Re[2]: converting Word2000 and Word97 document

I am converting Word to HTML through a few steps.
Save word as HTML
Make some manual changes to the document to support fields
Run Microsofts "filter.exe" on the document
Run Tidy on the document to output xhtml, but not using the option 
designed for word html.

Make some more manual changes
Do a transform using xslt 

I have some specific needs and thus found I had to use all these steps.
I am doing this on some "large" word docs  about 200Kb

Tidy is working very consistently so I am happy. 
The only weirdness I have found is that non-ascii text inside comments is 
getting mangled, I cut the comments out, run tidy, then paste the comments 
back in, no longer commented out.  My xslt transform handles them then.

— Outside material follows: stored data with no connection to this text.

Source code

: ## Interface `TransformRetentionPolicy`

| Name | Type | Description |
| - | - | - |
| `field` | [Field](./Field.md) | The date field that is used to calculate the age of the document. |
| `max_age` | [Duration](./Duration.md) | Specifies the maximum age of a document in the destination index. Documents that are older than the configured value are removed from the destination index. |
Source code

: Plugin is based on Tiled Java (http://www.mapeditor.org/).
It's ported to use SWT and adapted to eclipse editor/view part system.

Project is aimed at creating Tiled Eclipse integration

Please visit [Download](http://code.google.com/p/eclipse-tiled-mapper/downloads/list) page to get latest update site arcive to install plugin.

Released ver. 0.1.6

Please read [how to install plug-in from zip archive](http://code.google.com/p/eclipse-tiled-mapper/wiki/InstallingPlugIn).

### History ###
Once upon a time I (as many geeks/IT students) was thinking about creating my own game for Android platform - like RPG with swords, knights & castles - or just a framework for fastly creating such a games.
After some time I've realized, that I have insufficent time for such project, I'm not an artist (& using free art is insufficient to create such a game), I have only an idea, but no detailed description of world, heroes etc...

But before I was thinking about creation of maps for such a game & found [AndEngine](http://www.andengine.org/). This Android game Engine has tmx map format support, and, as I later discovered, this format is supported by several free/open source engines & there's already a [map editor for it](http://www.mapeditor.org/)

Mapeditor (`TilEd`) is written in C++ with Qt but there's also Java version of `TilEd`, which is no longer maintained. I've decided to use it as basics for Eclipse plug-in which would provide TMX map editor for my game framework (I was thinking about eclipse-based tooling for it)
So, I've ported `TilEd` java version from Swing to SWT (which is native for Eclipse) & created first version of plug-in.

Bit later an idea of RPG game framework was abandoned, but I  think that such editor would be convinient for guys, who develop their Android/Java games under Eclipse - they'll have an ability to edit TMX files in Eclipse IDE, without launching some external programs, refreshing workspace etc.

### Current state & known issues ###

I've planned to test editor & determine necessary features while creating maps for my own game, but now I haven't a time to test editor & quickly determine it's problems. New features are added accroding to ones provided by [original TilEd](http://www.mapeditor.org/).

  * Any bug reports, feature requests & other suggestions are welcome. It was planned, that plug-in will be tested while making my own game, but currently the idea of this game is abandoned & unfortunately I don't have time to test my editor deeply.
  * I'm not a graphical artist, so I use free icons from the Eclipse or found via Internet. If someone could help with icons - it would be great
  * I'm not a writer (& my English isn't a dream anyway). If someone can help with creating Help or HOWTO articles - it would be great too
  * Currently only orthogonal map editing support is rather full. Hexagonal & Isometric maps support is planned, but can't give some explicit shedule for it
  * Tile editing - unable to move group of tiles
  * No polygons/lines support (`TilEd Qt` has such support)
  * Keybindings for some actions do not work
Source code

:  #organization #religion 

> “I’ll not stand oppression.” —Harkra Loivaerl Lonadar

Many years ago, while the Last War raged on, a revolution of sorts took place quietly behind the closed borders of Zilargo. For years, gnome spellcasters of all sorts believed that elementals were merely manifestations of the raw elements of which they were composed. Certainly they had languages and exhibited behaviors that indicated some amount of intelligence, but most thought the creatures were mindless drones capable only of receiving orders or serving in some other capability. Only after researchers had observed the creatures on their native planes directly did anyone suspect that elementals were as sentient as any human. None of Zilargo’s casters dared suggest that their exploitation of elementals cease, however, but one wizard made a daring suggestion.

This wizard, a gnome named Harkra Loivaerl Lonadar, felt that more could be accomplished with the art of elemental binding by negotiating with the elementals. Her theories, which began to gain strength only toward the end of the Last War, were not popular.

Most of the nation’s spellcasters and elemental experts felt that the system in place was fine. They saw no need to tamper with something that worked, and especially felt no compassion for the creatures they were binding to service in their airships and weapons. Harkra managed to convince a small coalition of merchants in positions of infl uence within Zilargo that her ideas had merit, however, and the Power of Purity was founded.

On Thu, 18 Jul 2002, Nadezhda wrote:

> 
> Hello Terry,
> 
> TT> At 10:49 AM -0400 7/16/02, Nadezhda wrote:
> >>May I know on Word documents of what size and styles
> >>HTML Tidy was tested?
> 
> TT> I'm not personally a Word-2000 user, but we do include various Word
> TT> documents in our regression tests for Tidy. The files probably range in
> TT> size from 20 K to 100 K. I couldn't tell you how complex the documents are,
> TT> but they are usually from real-world cases.
> Not more than 100 K?
> 
> TT> The Word-2000 support in Tidy is improving all the time.
> 
> TT> Do you have a specific task in mind or concern? i.e. have you tried current
> TT> versions of Tidy, and if you are unhappy with the results, please report
> TT> any bugs and provide the Word-2000 files etc.
> I have a real task to convert .doc to .html.
> I want to know something beforehand, because although I have one more way
> to convert .doc to .html, but results till now are not as desired.
> 
> TT> I'm sure users that Tidy Word-2000 documents regularly, will speak up.
> I hope so. And ask users who use Tidy for cleaning Word2000 documents to
> answer.
> 
> --
> Best regards,
>  Nadezhda                            mailto:tnv@rnivc.kis.ru
> 
> 

Received on Friday, 19 July 2002 03:42:36 UTC